Dr Tadić recalled that the close collaboration between Croatian fusion scientists and their British colleagues dates back to 2013, when a bilateral cooperation agreement was signed between the RBI and the Culham Fusion Energy Center (CCFE) of the UKAEA, which hosts JET. In 2013, the RBI obtained the status of a "UK External Fusion Research Unit" within the EU. Since then, UK scientists have regularly used the expertise of the Laboratory for ion beam interactions to analyse fusion samples with an ion microprobe or to irradiate fusion materials with a DiFU device.

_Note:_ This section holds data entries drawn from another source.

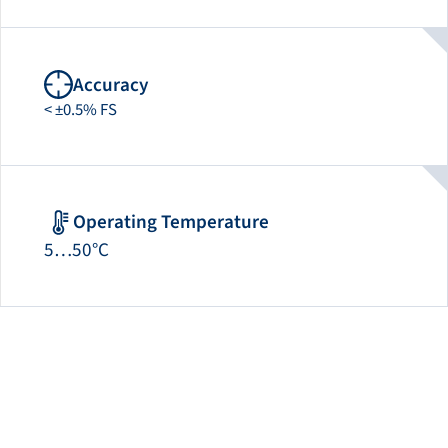
Accuracy
< ±0.5% FS
Operating Temperature
5…50°C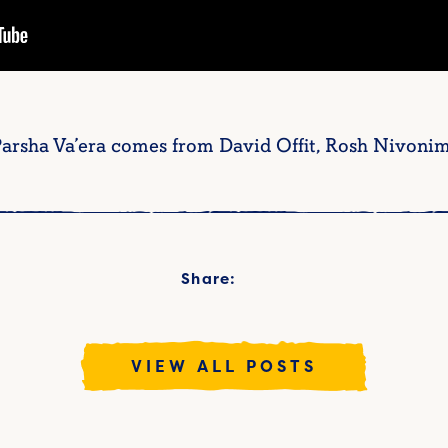
 Parsha Va’era comes from David Offit, Rosh Nivonim
Share:
VIEW ALL POSTS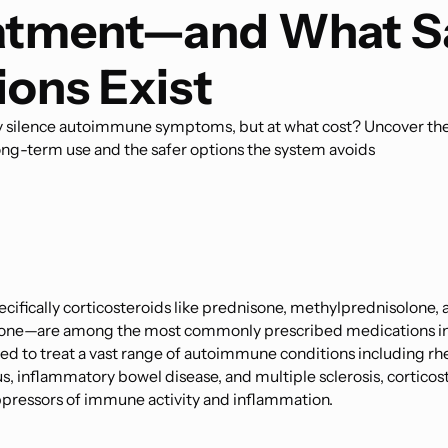
atment—and What S
ions Exist
 silence autoimmune symptoms, but at what cost? Uncover th
ong-term use and the safer options the system avoids
cifically corticosteroids like prednisone, methylprednisolone, 
ne—are among the most commonly prescribed medications i
ed to treat a vast range of autoimmune conditions including r
pus, inflammatory bowel disease, and multiple sclerosis, corticos
pressors of immune activity and inflammation.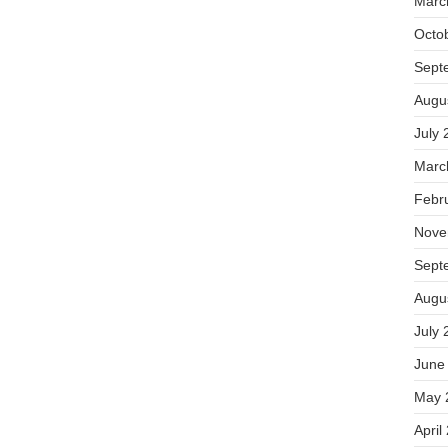
Marc
Octo
Sept
Augu
July 
Marc
Febr
Nove
Sept
Augu
July 
June
May 
April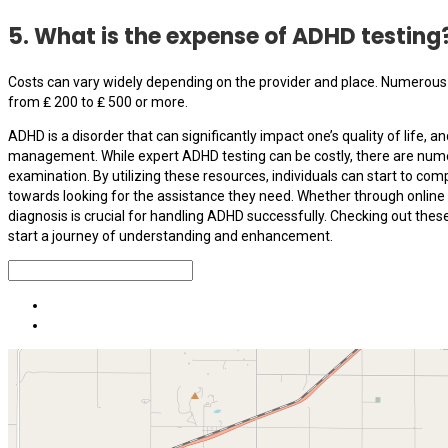
5. What is the expense of ADHD testing
Costs can vary widely depending on the provider and place. Numerous 
from ₤ 200 to ₤ 500 or more.
ADHD is a disorder that can significantly impact one’s quality of life, an
management. While expert ADHD testing can be costly, there are numer
examination. By utilizing these resources, individuals can start to 
towards looking for the assistance they need. Whether through online 
diagnosis is crucial for handling ADHD successfully. Checking out the
start a journey of understanding and enhancement.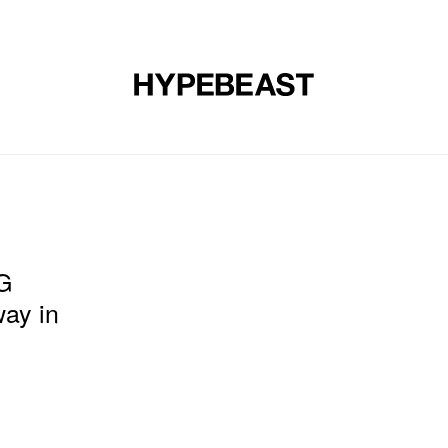
DESIGN
MUSIC
LIFESTYLE
VIDEOS
BRANDS
MAG
G
ay in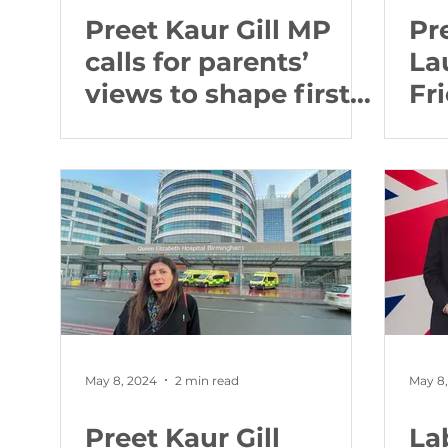
Preet Kaur Gill MP
Pr
calls for parents’
La
views to shape first-
Fr
ever screen time
Co
guidance for under-
Pr
fives
Ro
May 8, 2024
2 min read
May 8
Preet Kaur Gill
La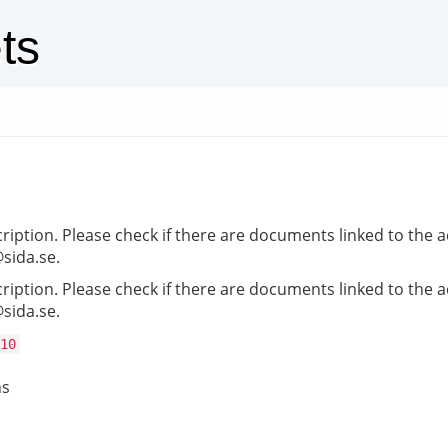
ts
cription. Please check if there are documents linked to the a
@sida.se.
cription. Please check if there are documents linked to the a
@sida.se.
10
ns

Volker Naulin, Head of the Fusion Science Department at EUROfusion, said: “As EUROfusion we designed this experimental campaign at JET to optimally prepare for the start of ITER by investigating the energetic processes that will come into play there and to prepare the next generation of fusion researchers. The experiments confirmed our predictions, motivating us in doing our best to ensure a timely success of ITER operation. The results are support for an early decision for a European DEMO power plant, as fusion is needed for long term decarbonisation of our energy supply”
As pressures mount to address the effects of climate change through decarbonising energy production, this success is a major step forward on fusion’s roadmap as a safe, efficient, low carbon means of tackling the global energy crisis.